◆ Records for this task:
<<<<

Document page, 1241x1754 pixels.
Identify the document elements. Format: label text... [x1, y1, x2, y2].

>>>>
<<<<

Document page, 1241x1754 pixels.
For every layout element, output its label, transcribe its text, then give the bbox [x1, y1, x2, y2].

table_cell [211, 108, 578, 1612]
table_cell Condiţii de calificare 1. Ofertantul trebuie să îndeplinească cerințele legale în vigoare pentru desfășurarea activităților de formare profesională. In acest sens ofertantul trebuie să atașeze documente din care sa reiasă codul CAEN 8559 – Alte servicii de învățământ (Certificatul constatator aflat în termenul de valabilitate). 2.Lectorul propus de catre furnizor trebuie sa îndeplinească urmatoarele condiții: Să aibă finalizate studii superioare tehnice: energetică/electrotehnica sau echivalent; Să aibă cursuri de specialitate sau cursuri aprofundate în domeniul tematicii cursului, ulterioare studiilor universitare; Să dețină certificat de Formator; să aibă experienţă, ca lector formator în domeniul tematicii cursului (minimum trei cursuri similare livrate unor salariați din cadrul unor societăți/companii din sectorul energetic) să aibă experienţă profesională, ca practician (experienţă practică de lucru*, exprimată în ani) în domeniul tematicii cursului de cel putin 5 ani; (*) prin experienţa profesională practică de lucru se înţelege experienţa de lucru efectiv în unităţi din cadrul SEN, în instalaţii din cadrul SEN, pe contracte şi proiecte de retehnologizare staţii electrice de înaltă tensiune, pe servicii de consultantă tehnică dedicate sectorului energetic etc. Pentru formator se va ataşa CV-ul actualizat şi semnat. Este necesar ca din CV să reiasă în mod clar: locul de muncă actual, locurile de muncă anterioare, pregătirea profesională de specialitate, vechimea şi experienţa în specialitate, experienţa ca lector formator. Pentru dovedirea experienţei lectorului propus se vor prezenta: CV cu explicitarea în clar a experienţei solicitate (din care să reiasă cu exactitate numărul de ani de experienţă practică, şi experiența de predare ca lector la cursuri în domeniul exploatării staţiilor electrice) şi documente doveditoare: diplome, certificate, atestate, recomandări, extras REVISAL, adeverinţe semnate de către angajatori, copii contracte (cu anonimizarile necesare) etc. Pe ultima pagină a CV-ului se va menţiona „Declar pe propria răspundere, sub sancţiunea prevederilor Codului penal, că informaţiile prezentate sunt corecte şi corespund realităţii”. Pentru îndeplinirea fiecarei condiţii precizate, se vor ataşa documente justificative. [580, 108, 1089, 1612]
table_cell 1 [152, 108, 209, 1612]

>>>>
<<<<

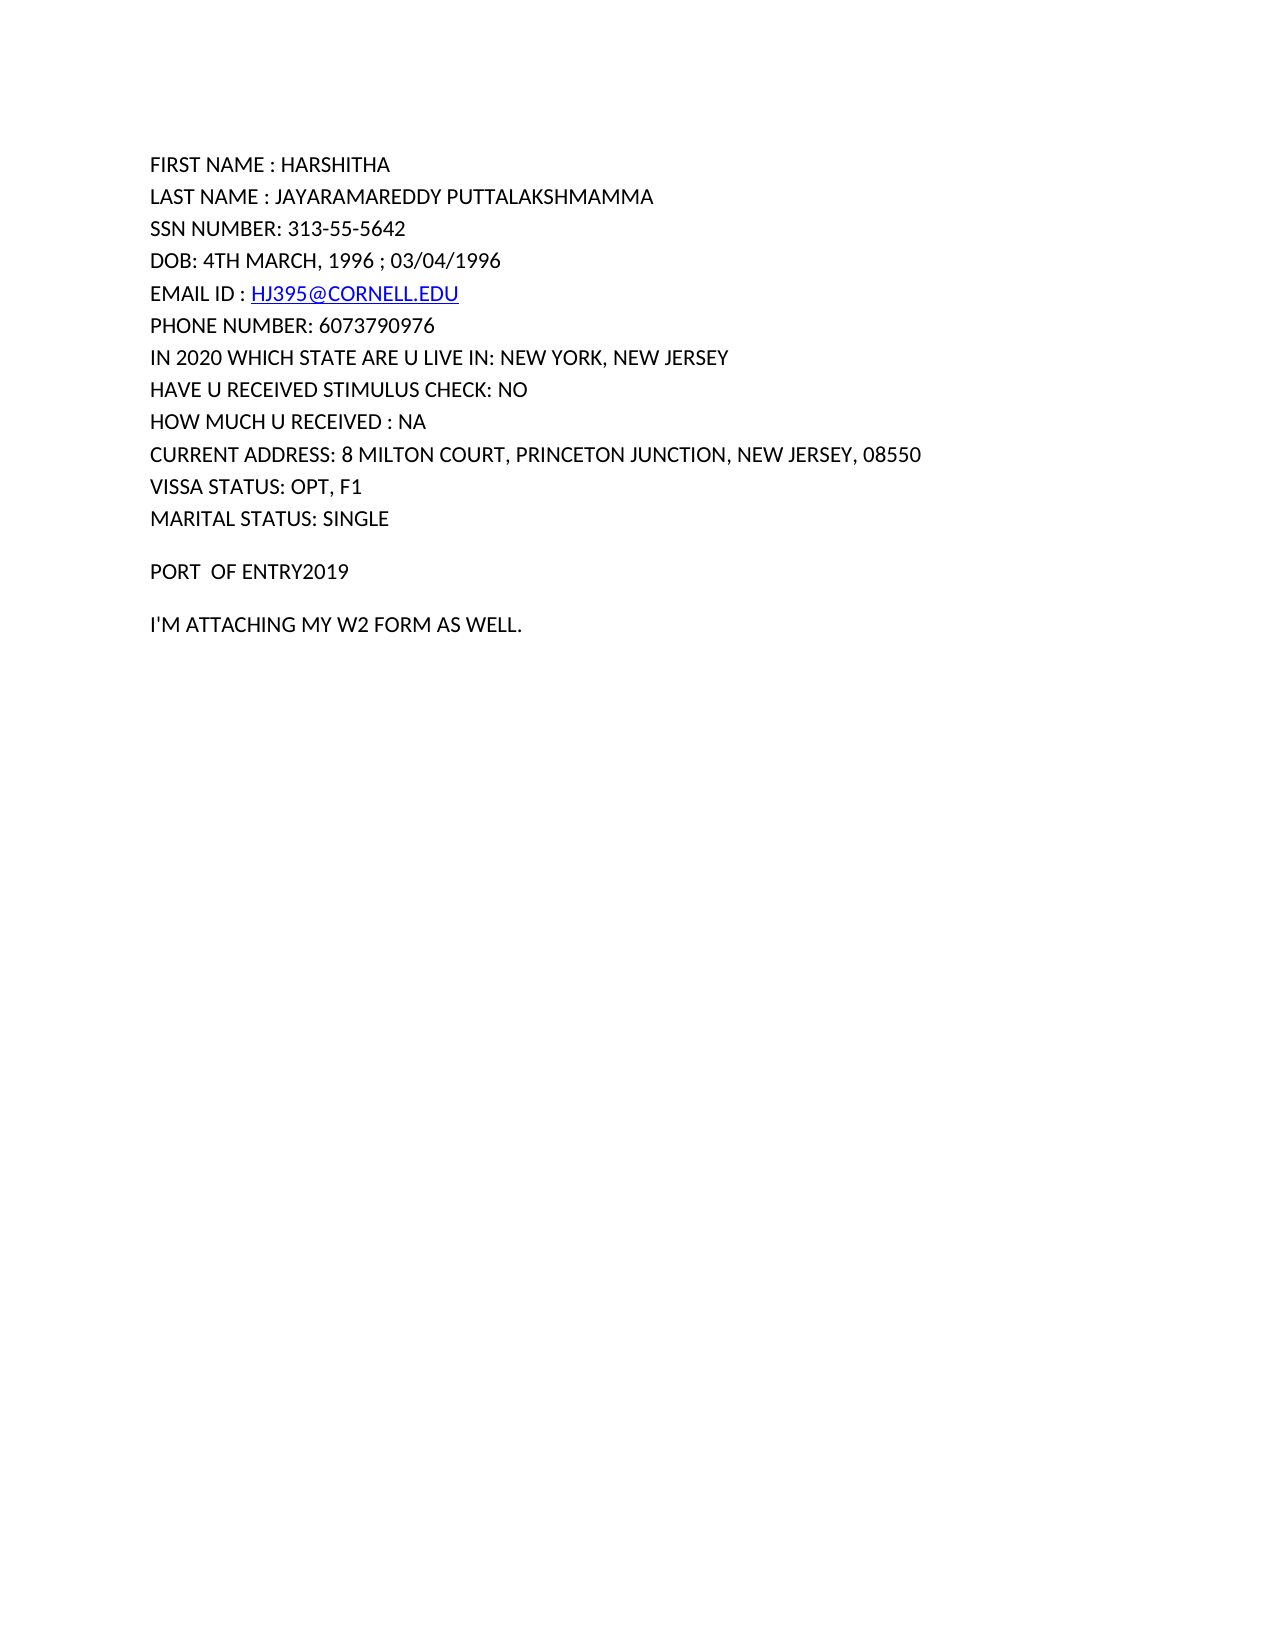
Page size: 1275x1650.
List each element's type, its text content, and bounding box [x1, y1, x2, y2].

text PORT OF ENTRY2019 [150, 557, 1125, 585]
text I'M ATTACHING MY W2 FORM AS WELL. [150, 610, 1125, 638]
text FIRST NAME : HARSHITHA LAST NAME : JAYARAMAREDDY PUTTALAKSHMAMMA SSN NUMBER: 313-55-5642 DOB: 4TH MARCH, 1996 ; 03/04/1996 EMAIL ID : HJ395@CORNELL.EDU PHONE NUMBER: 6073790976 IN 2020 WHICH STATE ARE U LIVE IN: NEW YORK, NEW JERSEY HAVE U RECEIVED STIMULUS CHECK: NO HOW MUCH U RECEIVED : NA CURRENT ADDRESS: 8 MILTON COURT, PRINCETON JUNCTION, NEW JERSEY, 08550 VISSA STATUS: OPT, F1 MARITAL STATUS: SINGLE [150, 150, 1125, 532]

>>>>

◆ Job:
In the entries above, how many lines contain the word "label"? Answer with the number only.

◆ Result of this task:
2